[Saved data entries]
═══
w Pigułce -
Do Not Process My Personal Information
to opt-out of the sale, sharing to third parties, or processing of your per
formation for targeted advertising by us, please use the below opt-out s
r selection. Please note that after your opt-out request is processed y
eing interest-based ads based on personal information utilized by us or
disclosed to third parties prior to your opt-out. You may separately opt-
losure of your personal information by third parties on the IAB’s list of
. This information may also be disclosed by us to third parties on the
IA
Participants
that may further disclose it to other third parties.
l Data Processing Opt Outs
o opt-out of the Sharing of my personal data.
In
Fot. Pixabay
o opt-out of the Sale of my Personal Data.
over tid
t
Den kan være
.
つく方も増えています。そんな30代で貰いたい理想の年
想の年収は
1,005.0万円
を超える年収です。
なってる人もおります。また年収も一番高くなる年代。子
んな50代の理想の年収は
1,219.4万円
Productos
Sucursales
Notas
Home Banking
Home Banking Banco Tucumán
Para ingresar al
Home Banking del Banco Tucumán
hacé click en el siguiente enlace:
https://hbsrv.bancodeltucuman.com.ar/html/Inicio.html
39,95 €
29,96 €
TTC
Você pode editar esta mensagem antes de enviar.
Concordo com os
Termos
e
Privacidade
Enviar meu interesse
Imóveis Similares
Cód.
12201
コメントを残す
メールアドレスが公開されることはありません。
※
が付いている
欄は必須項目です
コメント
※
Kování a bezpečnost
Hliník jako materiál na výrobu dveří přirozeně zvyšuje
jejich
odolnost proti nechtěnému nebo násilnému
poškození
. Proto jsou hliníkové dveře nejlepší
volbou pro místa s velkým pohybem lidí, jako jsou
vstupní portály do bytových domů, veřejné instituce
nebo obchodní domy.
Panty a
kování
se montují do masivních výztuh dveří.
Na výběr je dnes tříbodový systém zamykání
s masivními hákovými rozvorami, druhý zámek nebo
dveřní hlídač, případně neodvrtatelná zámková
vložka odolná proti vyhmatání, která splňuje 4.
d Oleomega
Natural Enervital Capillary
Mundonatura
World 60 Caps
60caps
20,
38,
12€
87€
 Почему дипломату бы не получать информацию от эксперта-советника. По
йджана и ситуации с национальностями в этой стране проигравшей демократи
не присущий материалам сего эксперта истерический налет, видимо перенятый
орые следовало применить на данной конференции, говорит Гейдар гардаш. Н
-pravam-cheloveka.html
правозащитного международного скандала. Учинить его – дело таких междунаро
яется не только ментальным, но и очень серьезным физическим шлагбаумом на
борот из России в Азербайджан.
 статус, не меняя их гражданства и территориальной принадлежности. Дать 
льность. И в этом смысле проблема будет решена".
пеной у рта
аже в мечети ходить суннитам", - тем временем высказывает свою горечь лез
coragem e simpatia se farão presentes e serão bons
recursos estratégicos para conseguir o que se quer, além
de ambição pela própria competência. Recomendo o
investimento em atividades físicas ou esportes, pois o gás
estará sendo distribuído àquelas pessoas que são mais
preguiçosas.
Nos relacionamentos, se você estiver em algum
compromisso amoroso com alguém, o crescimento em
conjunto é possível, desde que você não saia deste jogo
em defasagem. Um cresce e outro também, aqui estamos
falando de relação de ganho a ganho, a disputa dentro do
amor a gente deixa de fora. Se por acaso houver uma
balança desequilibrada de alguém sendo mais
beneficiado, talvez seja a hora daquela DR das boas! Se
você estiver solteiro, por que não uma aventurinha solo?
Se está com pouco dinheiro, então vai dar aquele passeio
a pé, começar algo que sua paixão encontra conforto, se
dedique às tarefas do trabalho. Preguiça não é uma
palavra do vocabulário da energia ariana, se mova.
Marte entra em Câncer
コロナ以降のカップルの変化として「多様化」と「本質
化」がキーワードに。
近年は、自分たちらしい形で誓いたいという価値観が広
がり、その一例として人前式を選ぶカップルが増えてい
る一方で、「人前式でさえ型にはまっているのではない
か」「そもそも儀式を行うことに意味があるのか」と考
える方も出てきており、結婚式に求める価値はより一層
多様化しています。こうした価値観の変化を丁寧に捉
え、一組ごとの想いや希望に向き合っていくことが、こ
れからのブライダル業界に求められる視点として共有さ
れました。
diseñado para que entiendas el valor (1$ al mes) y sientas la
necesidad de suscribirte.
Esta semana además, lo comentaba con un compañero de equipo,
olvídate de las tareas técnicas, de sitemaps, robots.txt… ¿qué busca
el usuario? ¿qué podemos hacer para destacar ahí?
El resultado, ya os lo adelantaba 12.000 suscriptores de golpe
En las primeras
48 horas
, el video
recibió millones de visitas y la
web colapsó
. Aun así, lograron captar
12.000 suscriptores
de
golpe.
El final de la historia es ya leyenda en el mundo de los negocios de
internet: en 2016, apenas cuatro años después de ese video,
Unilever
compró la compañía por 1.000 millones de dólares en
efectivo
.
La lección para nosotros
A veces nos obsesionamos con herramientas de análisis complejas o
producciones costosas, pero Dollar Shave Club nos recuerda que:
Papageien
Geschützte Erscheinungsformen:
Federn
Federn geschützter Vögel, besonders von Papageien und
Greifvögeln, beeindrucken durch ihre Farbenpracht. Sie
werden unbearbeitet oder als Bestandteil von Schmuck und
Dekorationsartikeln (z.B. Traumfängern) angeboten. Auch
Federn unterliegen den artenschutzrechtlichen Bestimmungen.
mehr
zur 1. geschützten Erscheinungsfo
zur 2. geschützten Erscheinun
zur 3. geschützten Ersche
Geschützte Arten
═══
ASSIGNMENT> Arrange the lines from the start of the entries through the line containing "l Data Processing Opt Outs" as a Markdown table with the columns "Row" and "Line text", leaving out blank lines.

SOLUTION FOR THIS TASK>
| Row | Line text |
|---|---|
| 1 | w Pigułce - |
| 2 | Do Not Process My Personal Information |
| 3 | to opt-out of the sale, sharing to third parties, or processing of your per |
| 4 | formation for targeted advertising by us, please use the below opt-out s |
| 5 | r selection. Please note that after your opt-out request is processed y |
| 6 | eing interest-based ads based on personal information utilized by us or |
| 7 | disclosed to third parties prior to your opt-out. You may separately opt- |
| 8 | losure of your personal information by third parties on the IAB’s list of |
| 9 | . This information may also be disclosed by us to third parties on the |
| 10 | IA |
| 11 | Participants |
| 12 | that may further disclose it to other third parties. |
| 13 | l Data Processing Opt Outs |